● Instructions to follow
Look below for the line that has "soap bottle: present". Set down the lines from there through the line that has "coffee maker: present", exactly as written.

● Records supplied

*****

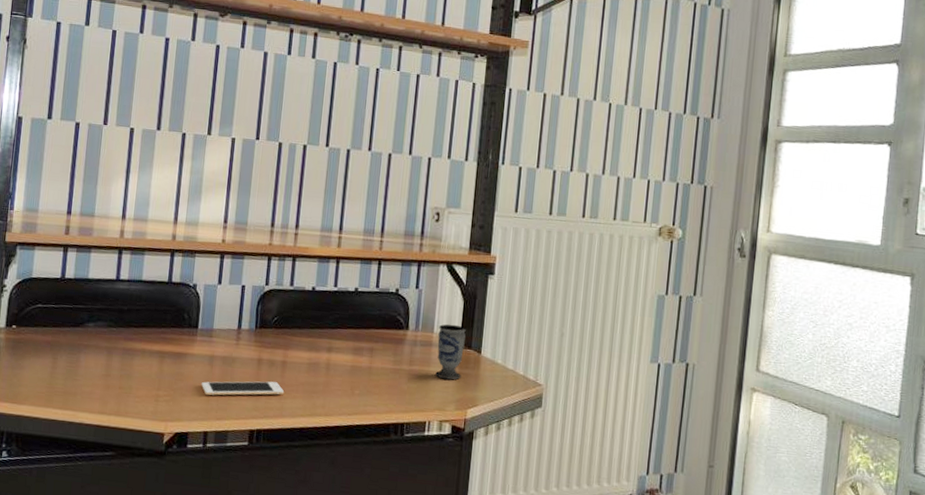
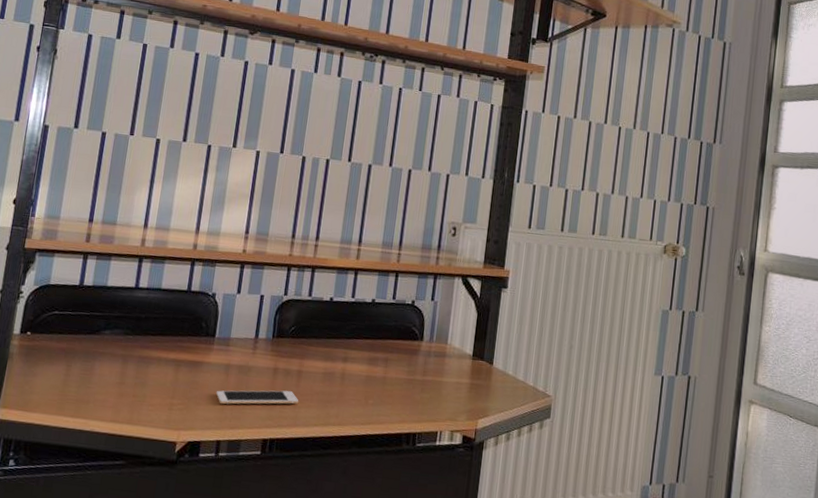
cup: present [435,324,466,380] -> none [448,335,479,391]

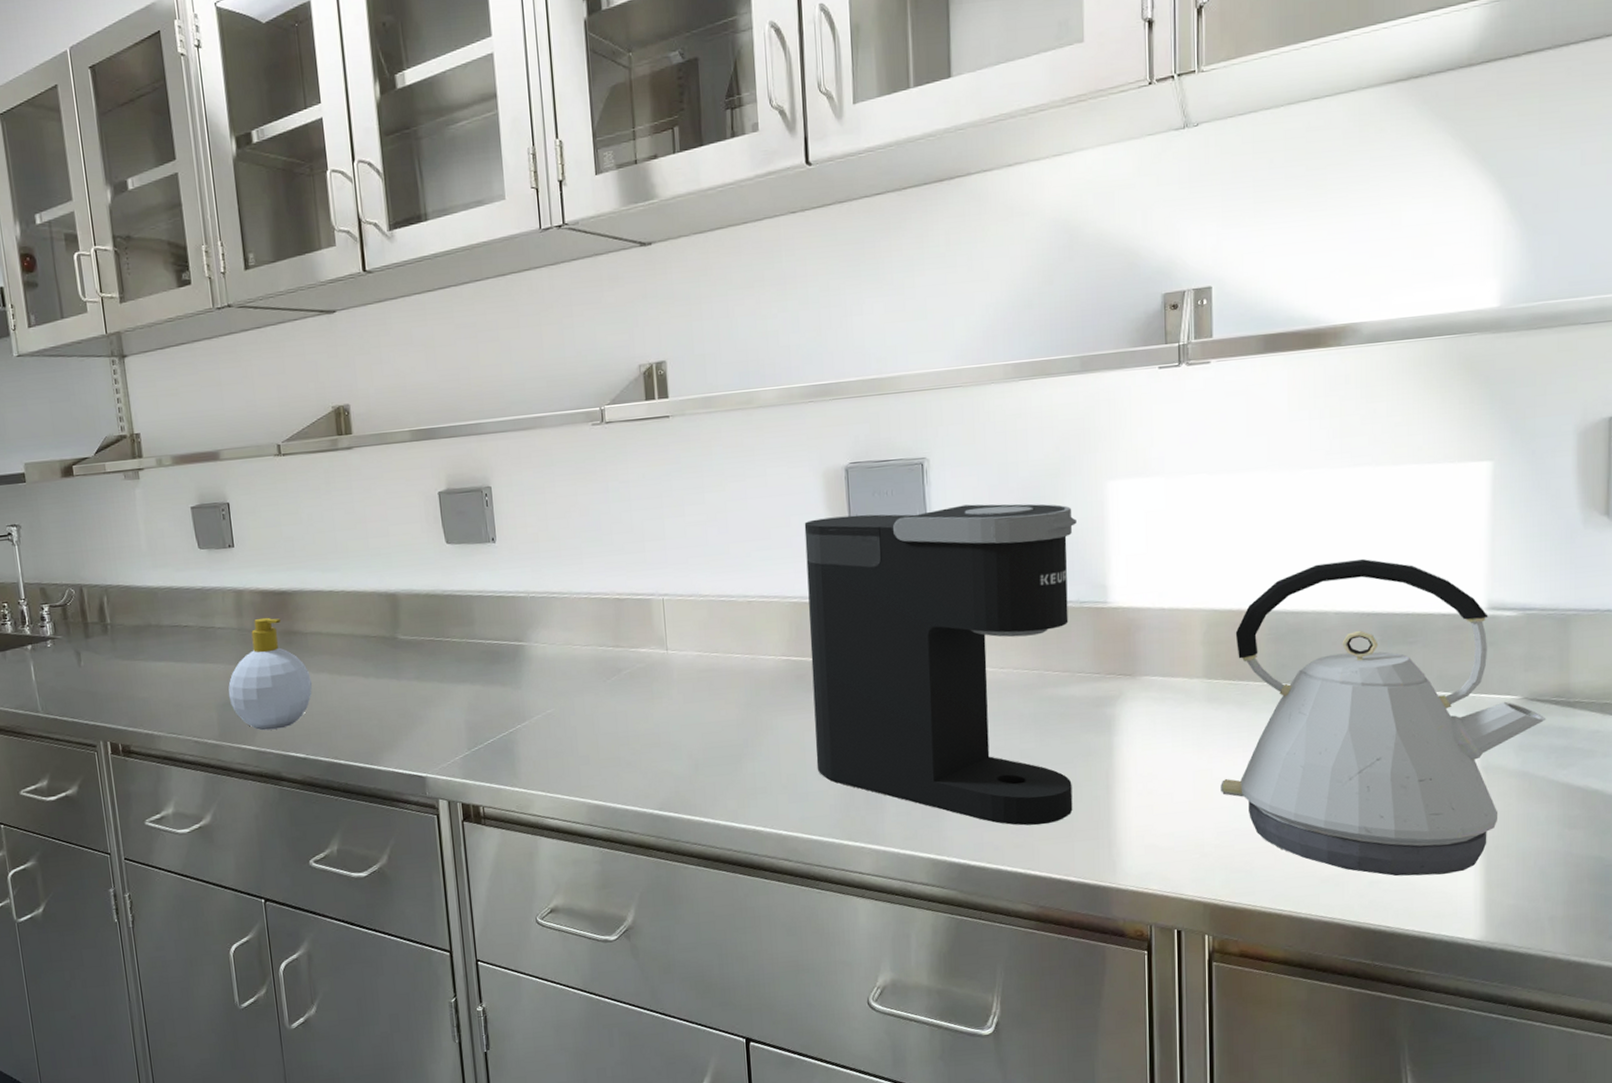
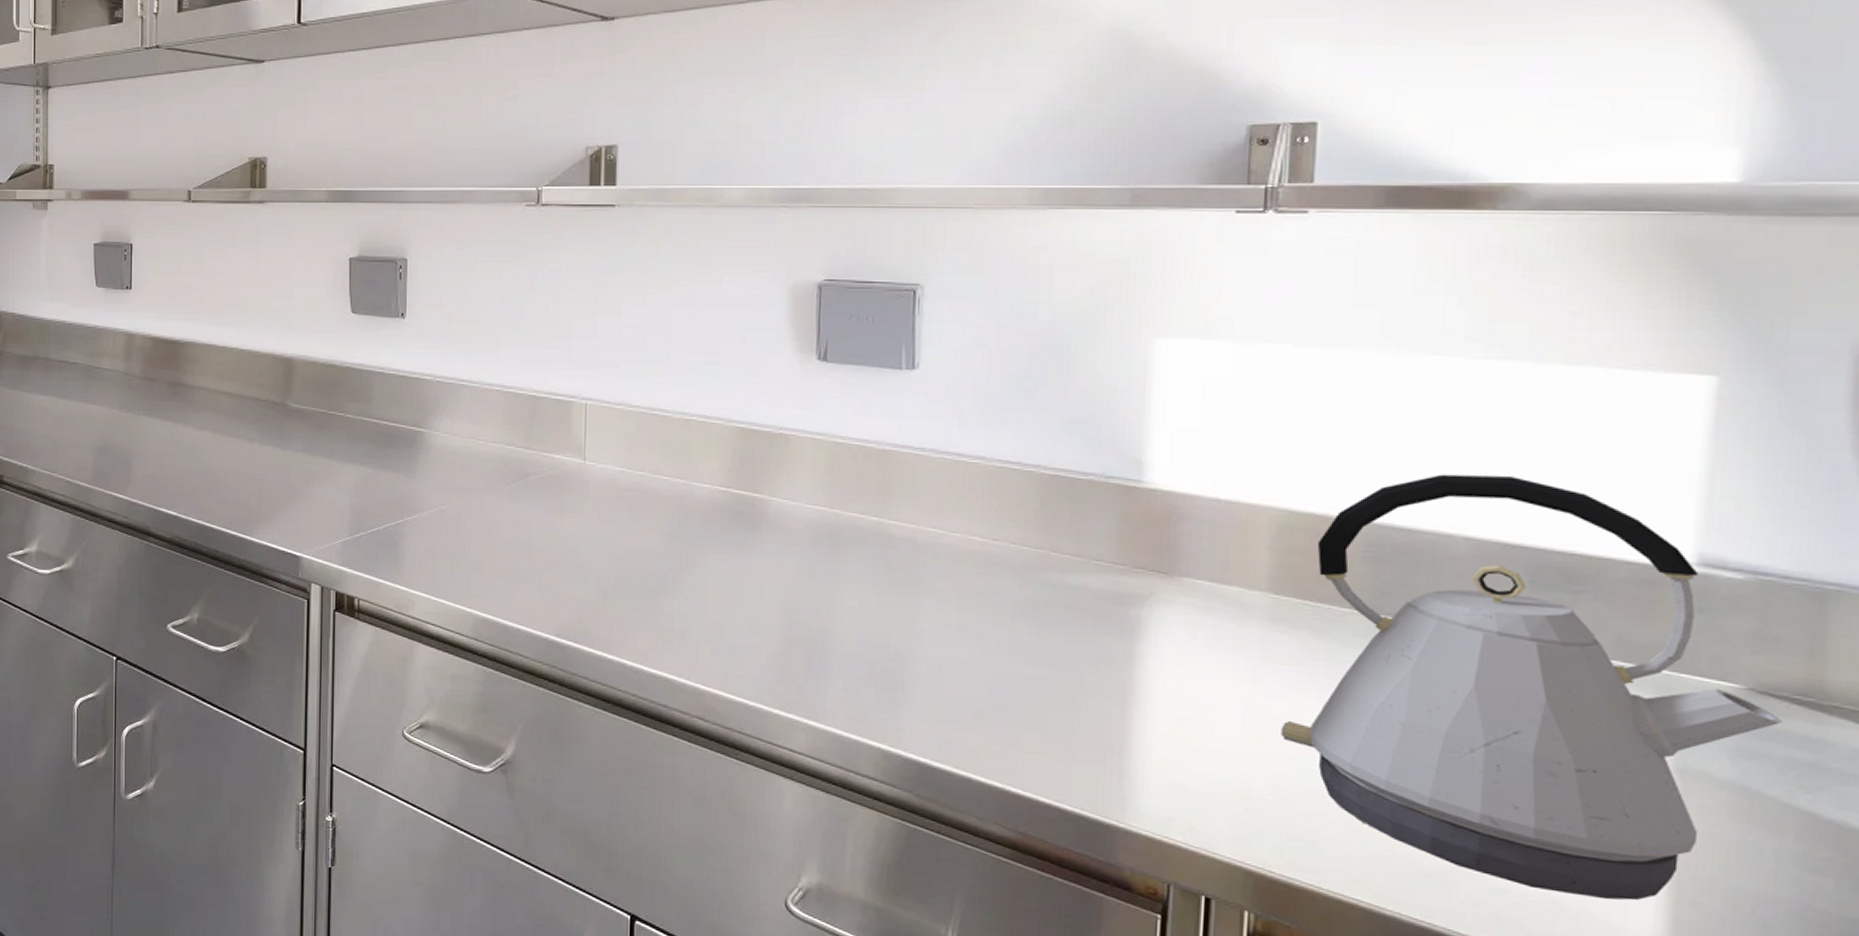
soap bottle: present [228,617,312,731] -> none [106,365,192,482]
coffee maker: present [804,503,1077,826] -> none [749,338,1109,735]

*****

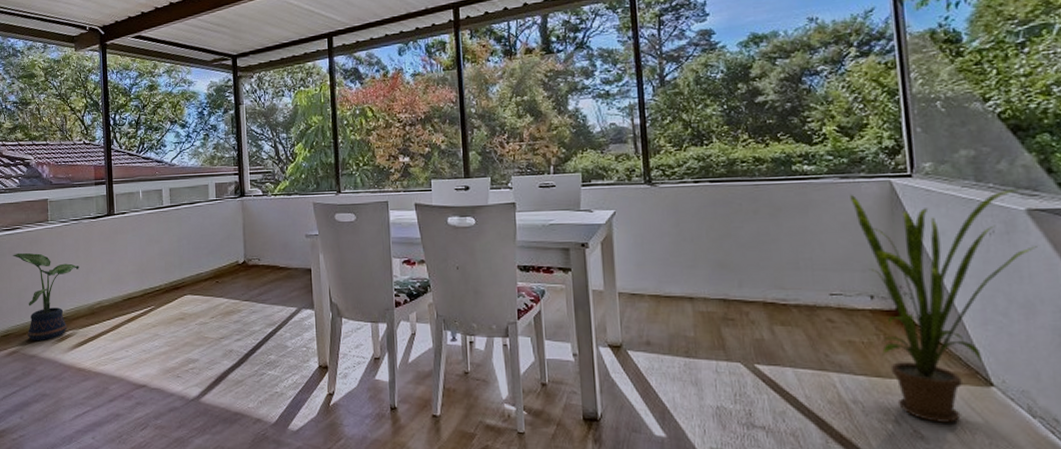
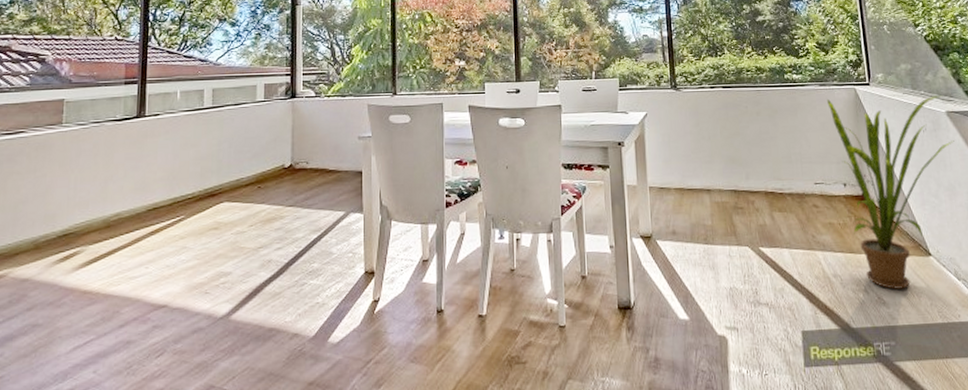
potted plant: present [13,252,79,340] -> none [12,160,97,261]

*****

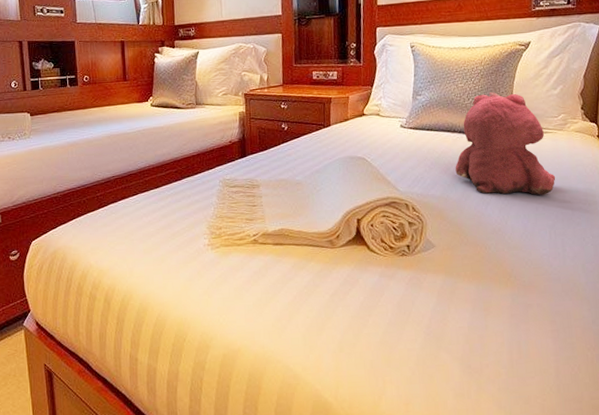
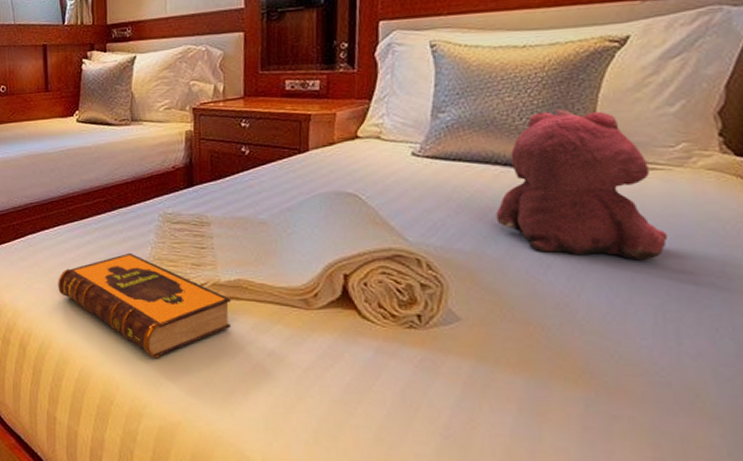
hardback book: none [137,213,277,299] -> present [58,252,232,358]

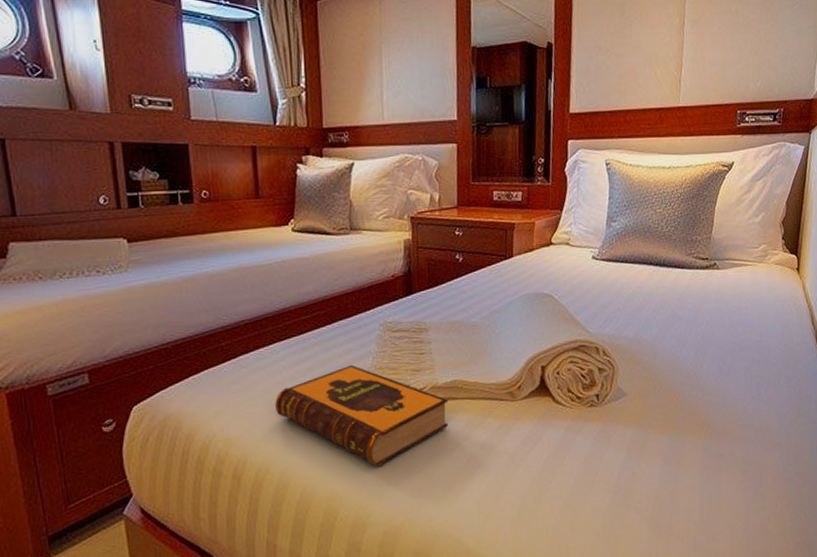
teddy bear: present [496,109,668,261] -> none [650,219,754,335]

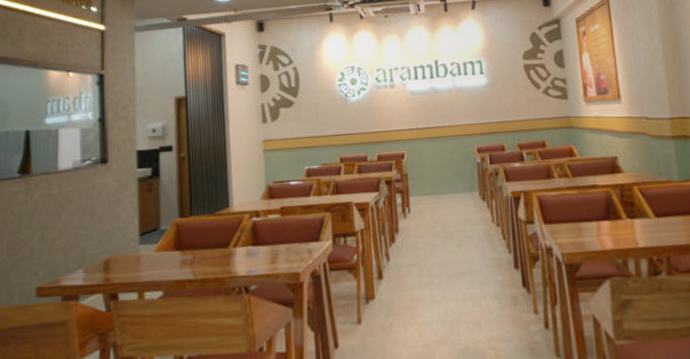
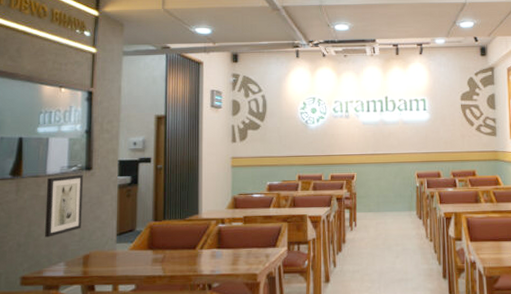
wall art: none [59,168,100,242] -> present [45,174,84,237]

*****

● Answer to the problem
soap bottle: present [228,617,312,731] -> none [106,365,192,482]
coffee maker: present [804,503,1077,826] -> none [749,338,1109,735]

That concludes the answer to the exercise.